# Your goal:
Retype all of the material below word for word, leaving out the images.

# Records to process:
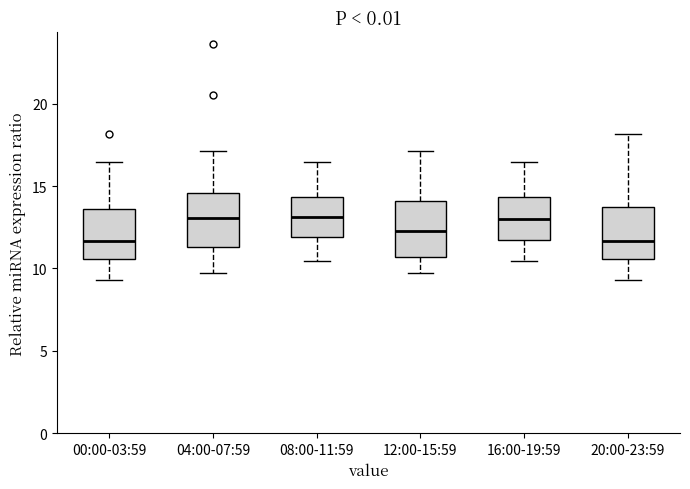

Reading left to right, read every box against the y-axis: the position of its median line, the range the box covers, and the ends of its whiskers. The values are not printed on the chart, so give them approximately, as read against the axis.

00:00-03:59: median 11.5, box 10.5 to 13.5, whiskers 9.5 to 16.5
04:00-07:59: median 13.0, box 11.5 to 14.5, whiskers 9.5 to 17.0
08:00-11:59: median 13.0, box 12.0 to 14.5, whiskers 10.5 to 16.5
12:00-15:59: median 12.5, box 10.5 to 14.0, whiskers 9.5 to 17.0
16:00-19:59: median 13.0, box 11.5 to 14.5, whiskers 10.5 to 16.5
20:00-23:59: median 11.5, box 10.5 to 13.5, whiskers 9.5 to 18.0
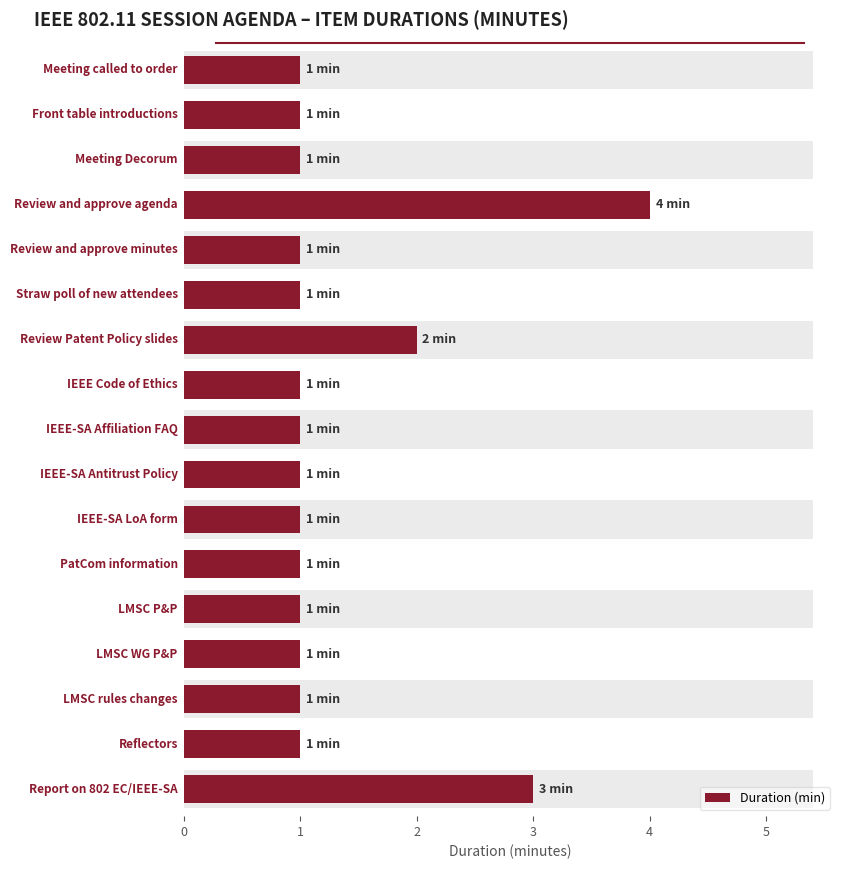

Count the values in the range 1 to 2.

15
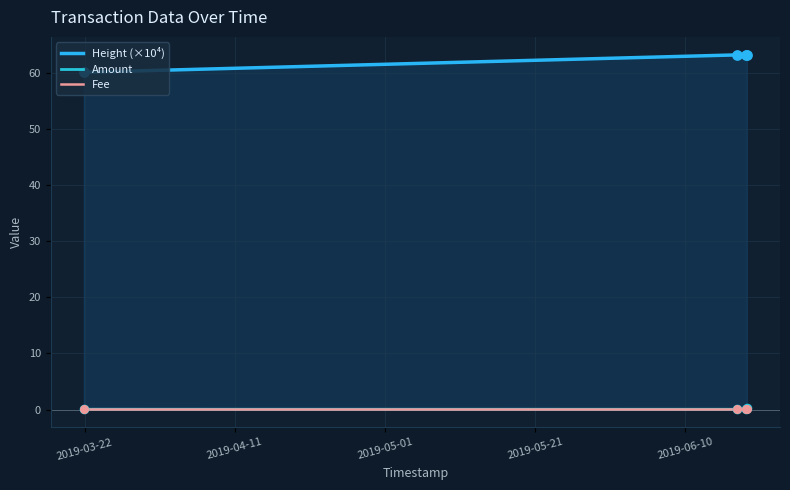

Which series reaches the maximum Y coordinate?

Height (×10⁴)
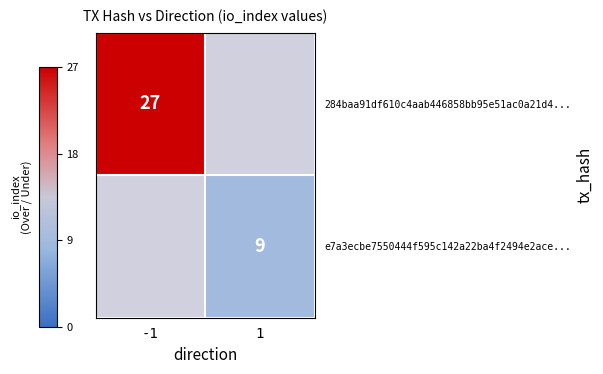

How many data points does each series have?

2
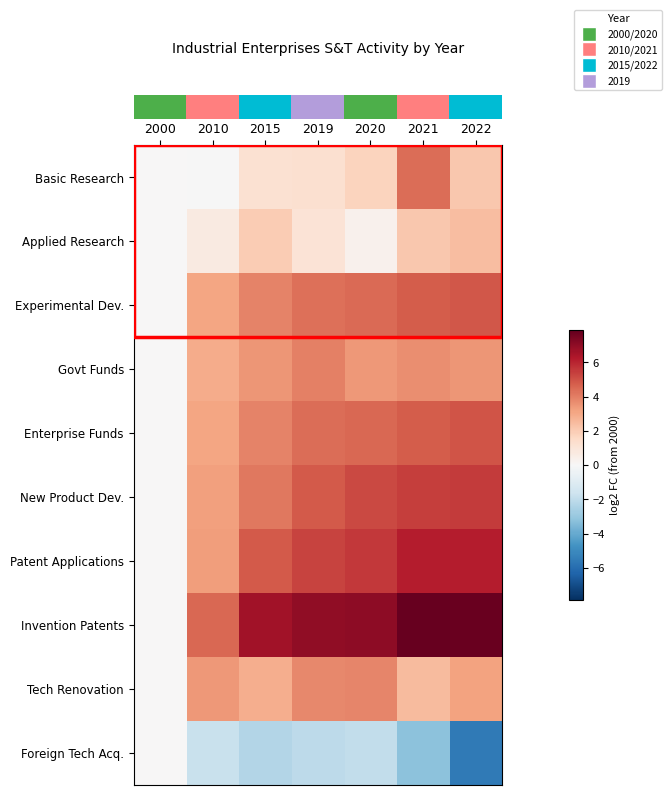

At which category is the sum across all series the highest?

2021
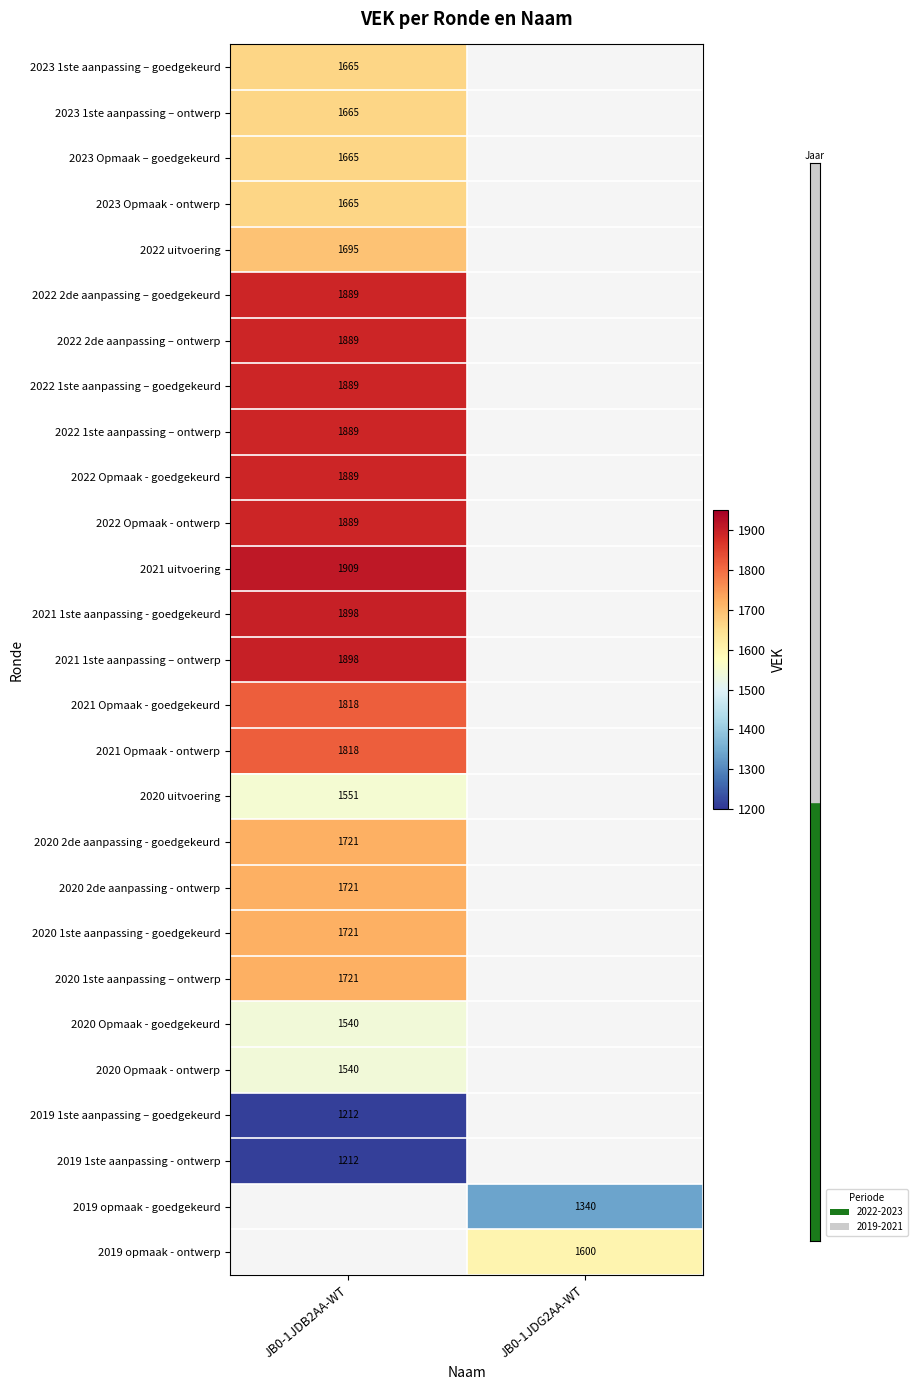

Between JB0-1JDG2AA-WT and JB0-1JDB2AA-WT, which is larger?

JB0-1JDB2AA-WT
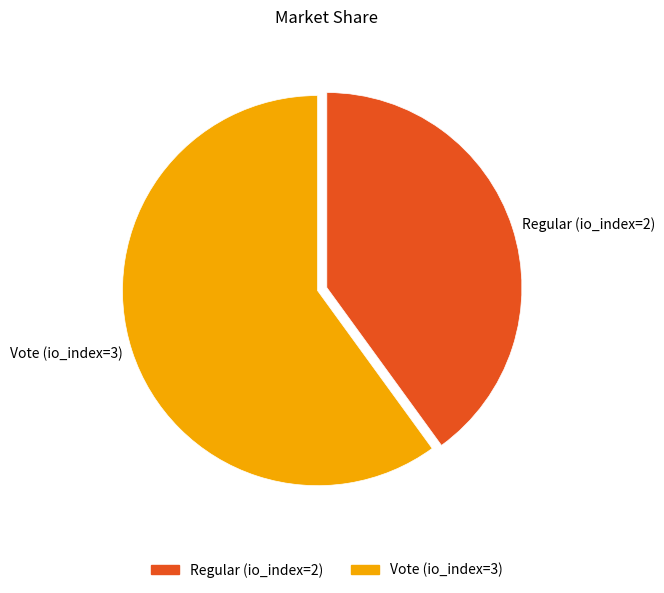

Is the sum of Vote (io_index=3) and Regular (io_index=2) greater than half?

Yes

# Reply:
Reading left to right, read every box against the y-axis: the position of its median line, the range the box covers, and the ends of its whiskers. The values are not printed on the chart, so give them approximately, as read against the axis.

00:00-03:59: median 11.5, box 10.5 to 13.5, whiskers 9.5 to 16.5
04:00-07:59: median 13.0, box 11.5 to 14.5, whiskers 9.5 to 17.0
08:00-11:59: median 13.0, box 12.0 to 14.5, whiskers 10.5 to 16.5
12:00-15:59: median 12.5, box 10.5 to 14.0, whiskers 9.5 to 17.0
16:00-19:59: median 13.0, box 11.5 to 14.5, whiskers 10.5 to 16.5
20:00-23:59: median 11.5, box 10.5 to 13.5, whiskers 9.5 to 18.0

Count the values in the range 1 to 2.

15

Which series reaches the maximum Y coordinate?

Height (×10⁴)

How many data points does each series have?

2

At which category is the sum across all series the highest?

2021

Between JB0-1JDG2AA-WT and JB0-1JDB2AA-WT, which is larger?

JB0-1JDB2AA-WT

Is the sum of Vote (io_index=3) and Regular (io_index=2) greater than half?

Yes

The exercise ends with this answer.